Scavando dunque sotto la superficie, e al di là dei nomi dei protagonisti, andiamo ad impigliarci sempre nelle radici profonde del fenomeno più caratteristico della politica italiana degli ultimi decenni, il coagularsi progressivo intorno alla sinistra di tutte le forze conservative del paese. Dentro le mura di Bisanzio il Partito della Conservazione di Repubblica si batte con quello della Conservazione del Corriere della Sera per la leadership del potere. Ogni tanto, per gettare fumo negli occhi, nella pubblica piazza viene frustato qualche rappresentante delle piccole corporazioni che non contano un piffero. Oggi Bertinotti, mentre i suoi compagni di partito accusano il governo di essersi appiattito su Confidustria, manda un avvertimento pesante a Prodi e indirettamente a Veltroni, annunciando che “il progetto dell’Unione è fallito”. Il che fa scrivere ad un preoccupato Edmondo Berselli, su Repubblica:

A questo punto, affidare la crisi dell’Unione a un rito come la verifica di gennaio equivale a un atto di ottimismo implausibile. Se il centrosinistra ha una speranza, essa dipende semmai dalla capacità residua dei suoi due leader principali, Prodi e Veltroni, di reinventare un profilo strategico. Ormai per Prodi non è più possibile il galleggiamento: si tratta di provare a mobilitare il governo su alcuni punti di programma, in cui il suo riformismo possa misurarsi costruttivamente con le aspettative frustrate della sinistra radicale (e magari anche offrendo finalmente agli italiani l’idea di un’azione visibile contro problemi quotidiani come l’inflazione, il prezzo del carburante, l’aumento delle tariffe a parità di servizi scadenti). Per Veltroni, il compito è ancora più difficile: deve tessere la tela della politica futura, con il suo partito a vocazione maggioritaria, senza giocarsi la politica presente, ossia ciò che resta dell’Unione. Ma entrambi, Prodi e Veltroni, non possono pensare di muoversi fuori sintonia. Lo devono a una certa idea di politica, ma soprattutto a quei cittadini che hanno votato alle primarie di due anni fa, hanno scelto l’Unione alle elezioni del 2006 e hanno designato il leader del Pd alle primarie del 14 ottobre. Perché prima degli interessi di parte, e alla pur legittima logica di ogni forza politica, non bisognerebbe dimenticare che il centrosinistra si è formato come somma di partiti, ma è stato indicato nelle urne da un voto di popolo: verso il quale quei partiti e i loro leader dovrebbero avvertire qualche perdurante senso di responsabilità.

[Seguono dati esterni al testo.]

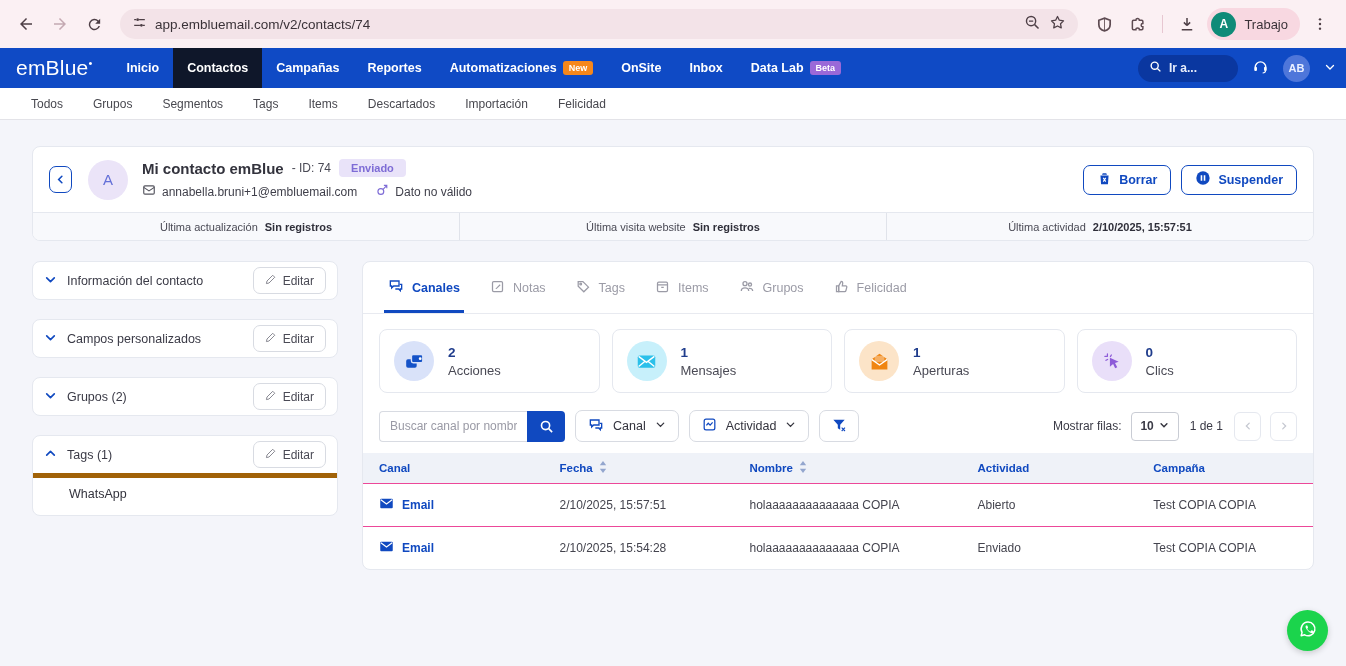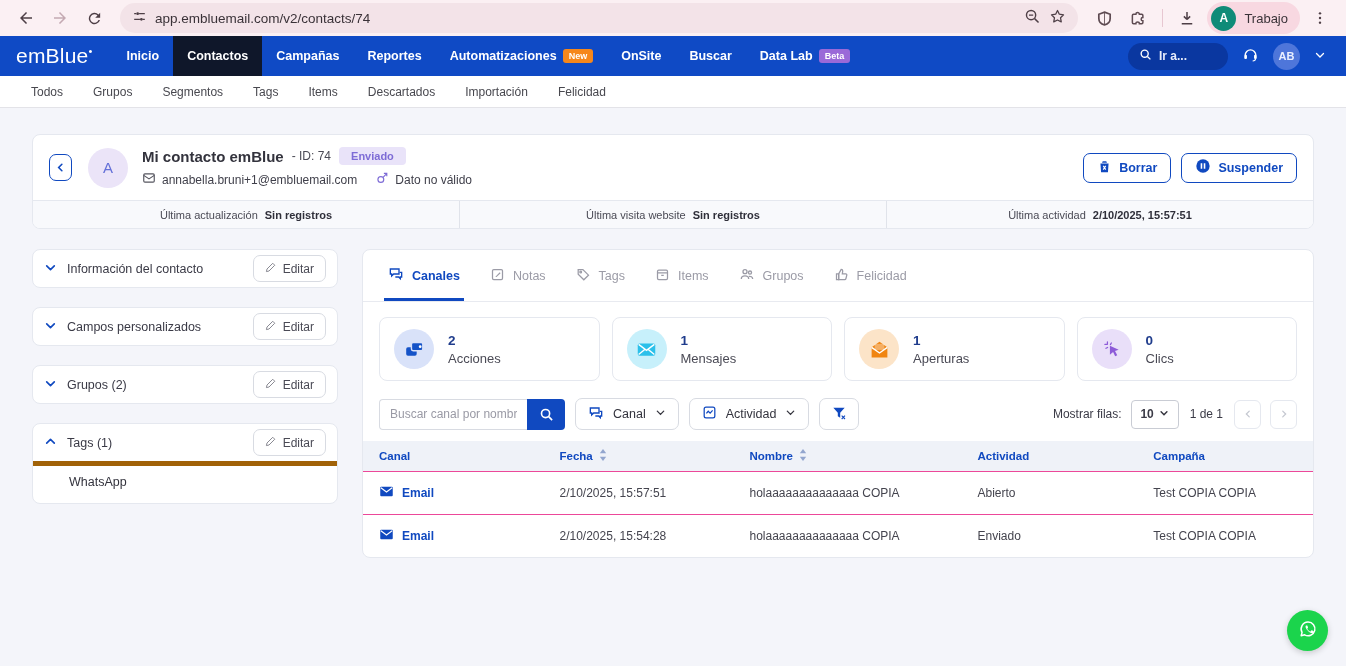--- a/index.html
+++ b/index.html
@@ -1,39 +1,39 @@
 <!DOCTYPE html>
 <html><head>
 <meta charset="utf-8">
 <style>
   * { margin:0; padding:0; box-sizing:border-box; }
   html,body { width:1346px; height:666px; overflow:hidden; }
   body { font-family:"Liberation Sans", sans-serif; background:#F4F5FA; position:relative; }
 
   
-  .chrome { height:36px; background:#FBF0F3; display:flex; align-items:center; padding:0 12px; gap:6px; }
+  .chrome { height:48px; background:#FBF0F3; display:flex; align-items:center; padding:0 12px; gap:6px; }
   .chrome .nav-ic { width:28px; height:28px; display:flex; align-items:center; justify-content:center; border-radius:50%; cursor:pointer; }
   .chrome .nav-ic svg { display:block; }
   .omnibox { flex:1; height:30px; background:#F3E3E8; border-radius:15px; display:flex; align-items:center; padding:0 12px; gap:8px; margin:0 6px; }
   .omnibox .url { font-size:13.5px; color:#3A3238; flex:0 1 auto; }
   .omnibox .spacer { flex:1; }
   .chip-divider { width:1px; height:18px; background:#E7C7D1; margin:0 4px; }
   .profile-chip { height:32px; background:#F8D8E1; border-radius:16px; display:flex; align-items:center; gap:8px; padding:3px 12px 3px 4px; cursor:pointer; }
   .profile-chip .pav { width:25px; height:25px; border-radius:50%; background:#0F8B78; color:#fff; font-size:12px; font-weight:bold; display:flex; align-items:center; justify-content:center; }
   .profile-chip .pname { font-size:13px; color:#3A3238; }
 
   
   .topnav { height:40px; background:#0F4AC5; display:flex; align-items:center; color:#fff; }
   .logo { font-size:21px; color:#fff; padding:0 20px 0 16px; letter-spacing:.2px; position:relative; cursor:pointer; }
   .logo sup { font-size:11px; }
   .nav-item { height:40px; display:flex; align-items:center; gap:6px; padding:0 14px; font-size:12.5px; font-weight:bold; cursor:pointer; white-space:nowrap; }
   .nav-item.active { background:#0f172a; }
   .badge-new { background:#F6871B; border-radius:3px; font-size:9px; padding:2px 6px; font-weight:bold; }
   .badge-beta { background:#9A69D8; border-radius:3px; font-size:9px; padding:2px 6px; font-weight:bold; }
-  .topnav-right { margin-left:auto; display:flex; align-items:center; gap:14px; padding-right:20px; }
+  .topnav-right { margin-left:auto; display:flex; align-items:center; gap:14px; padding-right:10px; }
   .goto-pill { background:#0A37A0; border-radius:14px; height:27px; width:100px; display:flex; align-items:center; gap:7px; padding:0 11px; }
   .goto-pill input { background:transparent; border:none; outline:none; color:#fff; font-size:12px; font-weight:bold; width:60px; font-family:inherit; }
   .goto-pill input::placeholder { color:#E8EDFB; }
   .ab-avatar { width:27px; height:27px; border-radius:50%; background:#4E76DA; color:#EAF0FF; font-size:11px; font-weight:bold; display:flex; align-items:center; justify-content:center; cursor:pointer; }
 
   
   .subnav { height:32px; background:#fff; border-bottom:1px solid #E3E3E8; display:flex; align-items:center; padding-left:16px; }
   .subnav span { font-size:12px; color:#48484F; padding:0 15px; cursor:pointer; }
 
   
@@ -189,21 +189,21 @@
       <span>Reportes</span>
     </div>
   <div class="nav-item">
       <span>Automatizaciones</span>
       <span class="badge-new">New</span>
     </div>
   <div class="nav-item">
       <span>OnSite</span>
     </div>
   <div class="nav-item">
-      <span>Buscar</span>
+      <span>Inbox</span>
     </div>
   <div class="nav-item">
       <span>Data Lab</span>
       <span class="badge-beta">Beta</span>
     </div>
   <div class="topnav-right">
     <div class="goto-pill">
       <span><svg width="13" height="13" viewBox="0 0 24 24" fill="none" stroke="#fff" stroke-width="2.6">
             <circle cx="10.5" cy="10.5" r="6.5"></circle>
             <path d="M15.5 15.5L21 21"></path>

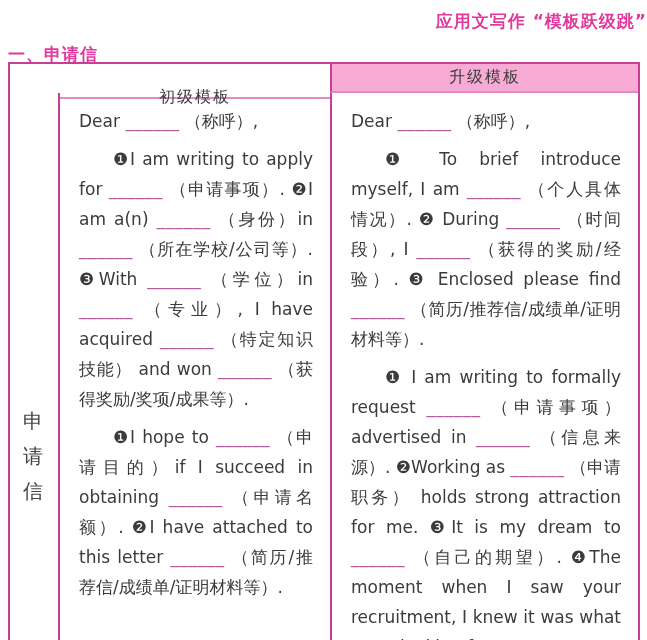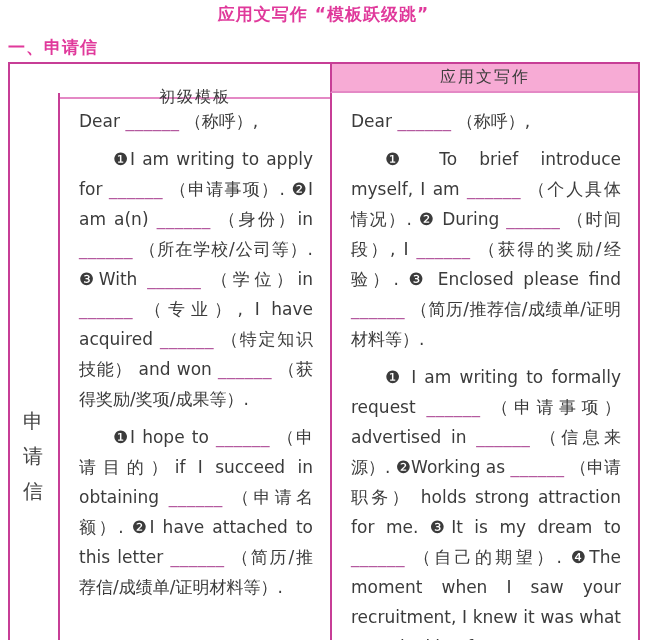--- a/index.html
+++ b/index.html
@@ -15,25 +15,25 @@
   .page {
     position: relative;
     width: 647px;
     height: 640px;
     overflow: hidden;
     background: #ffffff;
     font-family: "DejaVu Sans", "Liberation Sans", sans-serif;
     color: var(--body-text);
   }
   .page-title {
-    text-align: center;
+    text-align: right;
     font-size: 17px;
     font-weight: bold;
     color: var(--accent-pink);
-    padding-top: 3px;
+    padding-top: 10px;
     letter-spacing: 1px;
   }
   .section-heading {
     font-size: 17px;
     font-weight: bold;
     color: var(--accent-pink);
     margin: 10px 7px 7px 8px;
     letter-spacing: 1px;
   }
   .tpl-table {
@@ -103,21 +103,21 @@
   <div class="section-heading">一、申请信</div>
 
   <div class="tpl-table">
 
     <div class="label-cell">
       <span class="row-label">申请信</span>
     </div>
 
     <div class="header-cell col-basic">初级模板</div>
 
-    <div class="header-cell col-upgraded">应用文写作</div>
+    <div class="header-cell col-upgraded">升级模板</div>
 
     <div class="content-cell col-basic">
         <p>Dear <span class="blank">______</span> （称呼）,</p>
         <p>❶I am writing to apply for <span class="blank">______</span> （申请事项）. ❷I am a(n) <span class="blank">______</span> （身份）in <span class="blank">______</span> （所在学校/公司等）. ❸With <span class="blank">______</span> （学位）in <span class="blank">______</span> （专业）, I have acquired <span class="blank">______</span> （特定知识技能） and won <span class="blank">______</span> （获得奖励/奖项/成果等）.</p>
         <p>❶I hope to <span class="blank">______</span> （申请目的）if I succeed in obtaining <span class="blank">______</span> （申请名额）. ❷I have attached to this letter <span class="blank">______</span> （简历/推荐信/成绩单/证明材料等）.</p>
       </div>
 
     <div class="content-cell col-upgraded">
         <p>Dear <span class="blank">______</span> （称呼）,</p>
         <p>❶ To brief introduce myself, I am <span class="blank">______</span> （个人具体情况）. ❷ During <span class="blank">______</span> （时间段）, I <span class="blank">______</span> （获得的奖励/经验）. ❸ Enclosed please find <span class="blank">______</span> （简历/推荐信/成绩单/证明材料等）.</p>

Capito? Adesso qualcuno mi spieghi come dalla sinistra, dalla sinistra-centro o dal centro-sinistra, o dalla collaborazione con essa, ci si possa aspettare una raddrizzata economico-istituzionale liberale della penisola. Non è forse meglio, non è forse semplicemente più razionale, aspettare che questo castello marcio crolli e lavorare invece per diventare una mafia influente all’interno di una futura maggioranza popolar-liberale per ora alquanto all’amatriciana? O forse qualcuno in alternativa preferisce ancora credere ai miti liberal-chic molto italioti di una salvifica classe dirigente? Dirigente, appunto.